忘了從何時起,她喜歡到黃埔公園看風景。坐在防汛堤上看江水拍岸,看江鷗競翔,黎璃的心情會慢慢陰轉晴。
後來她告訴他,這個習慣從十四歲生日那天開始。那一天,有個男孩在外灘替她過生日,要她做一個勇敢的女生。
她沒有勇氣了,會來這裏尋找當日的感動。
黎璃拍拍身邊的空位,示意他坐上來,“不嫌熱的話,把你的肩膀借我靠一下。”
上海的六月非常炎熱,雖已是日暮黃昏,但餘熱不減。裴尚軒笑著罵她“傻瓜”,說這麼多年的朋友做下來,就幫這麼點忙是他不好意思才對。

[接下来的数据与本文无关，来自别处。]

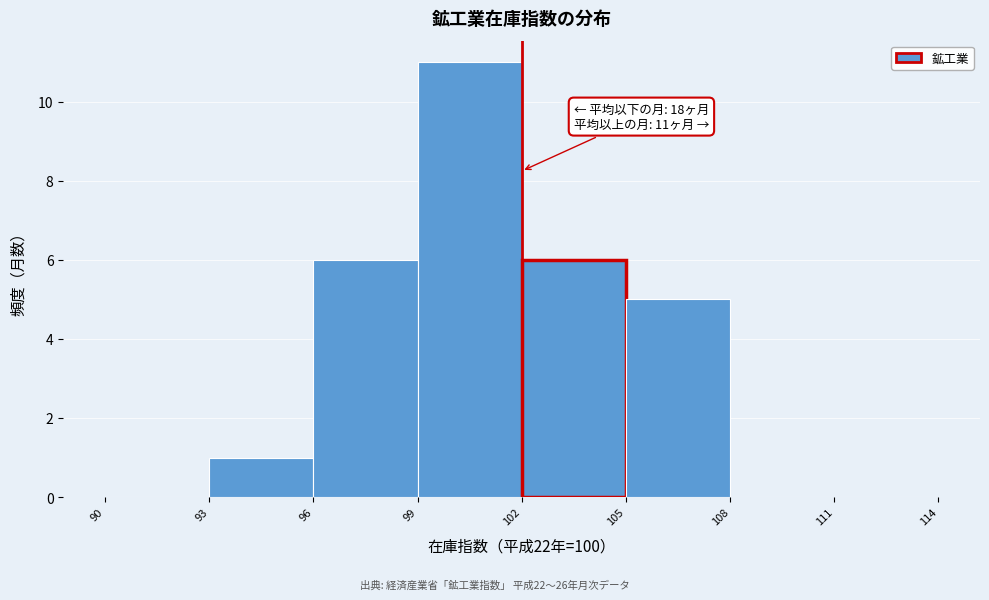

Over which range of the x-axis is the bar tallest?

99 to 102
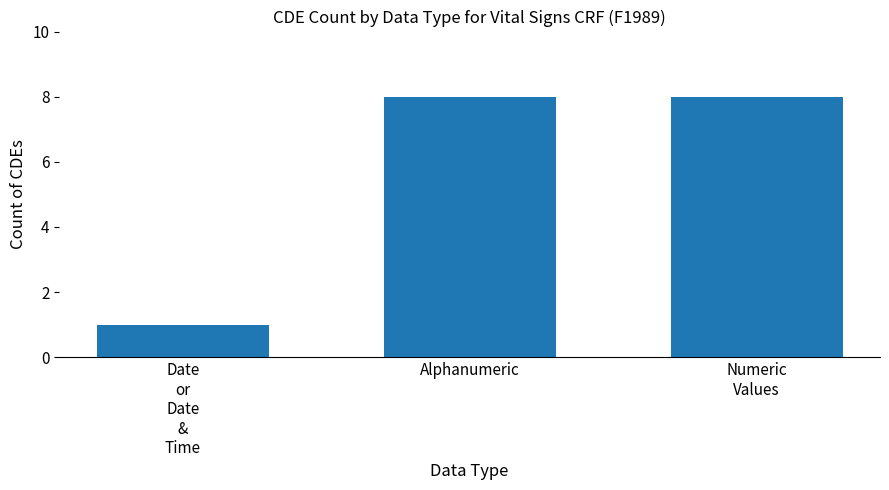

Which has a higher value, Date
or
Date
&
Time or Alphanumeric?

Alphanumeric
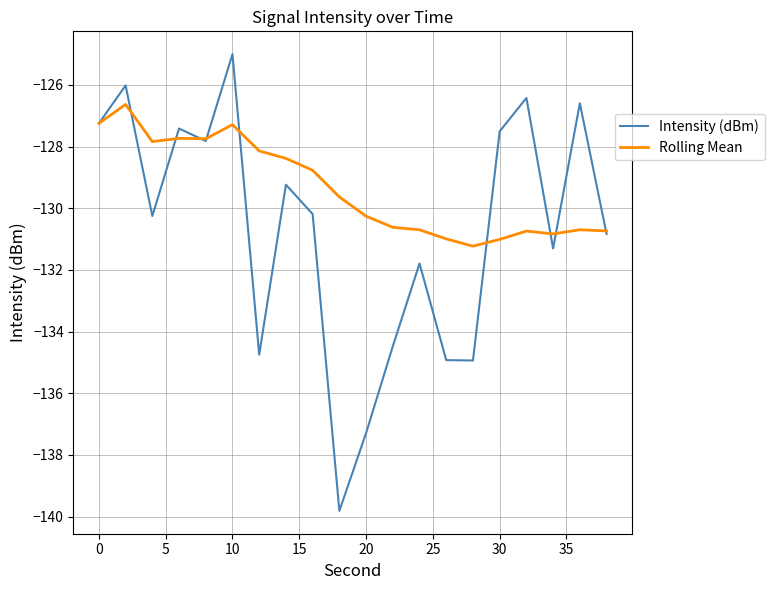

Which series has the widest spread of values?

Intensity (dBm)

她的頭靠上他的肩,閉上眼睛不發一言。像是長途跋涉,走了很長很長的路,到了終點卻發現走錯了方向。她已經沒有力氣再回頭走一遍,所能做的不過是站在原地淒涼四顧。
他也沉默,安慰隻是止痛片暫緩痛苦,卻不能拔除疼痛的根源。親人離世本就是人生最痛的體驗之一,唯有時間才能慢慢洗去厚重的悲哀色彩。

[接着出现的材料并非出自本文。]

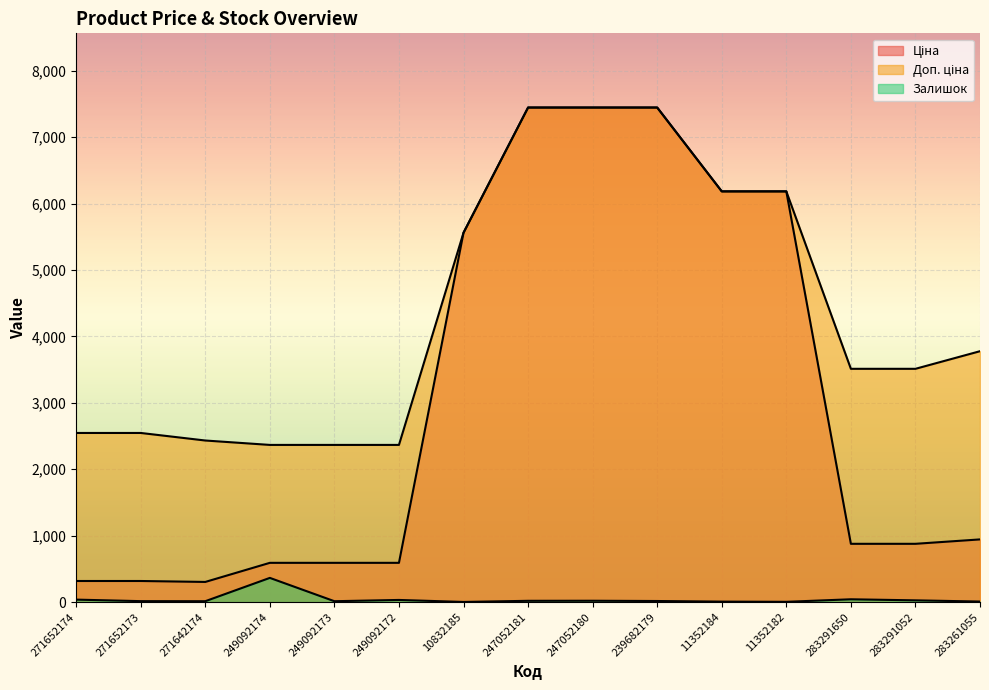

What is the minimum value shown in the chart?

3.0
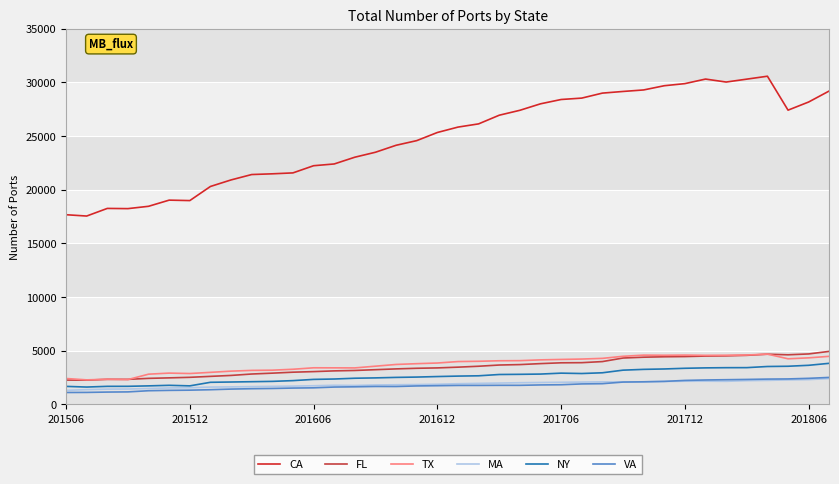

True or false: CA has more than 2 points higher than both neighbors.

True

“裴尚軒,你一定要長命百歲,比我活得長。”黎璃低聲重申請求。
裴尚軒眺望對麵的東方明珠、金茂大廈、國際會展中心,上海日新月異,他們的友誼經曆了歲月的考驗,曆久彌新。
“好。”這是他第二次答應她。
二零零五年,裴尚軒找到了為什麼她一定要求自己比她活得更久的答案。因為愛著,所以不能眼睜睜看著那人死去。
黎璃在醫院陪護了兩個多星期,起初黎美晴還能勉強坐起,在旁人攙扶下走動幾步。但她的病情急劇惡化,到了不得不依靠呼吸器維持生命的地步。裴尚軒來過幾次,幫忙照顧黎美晴。
黎美晴認得他,她說話的聲音很輕很細,斷斷續續不連貫,大部分內容要靠聽者揣摩。裴尚軒問她是不是想說“謝謝”,果然黎美晴眨了眨眼。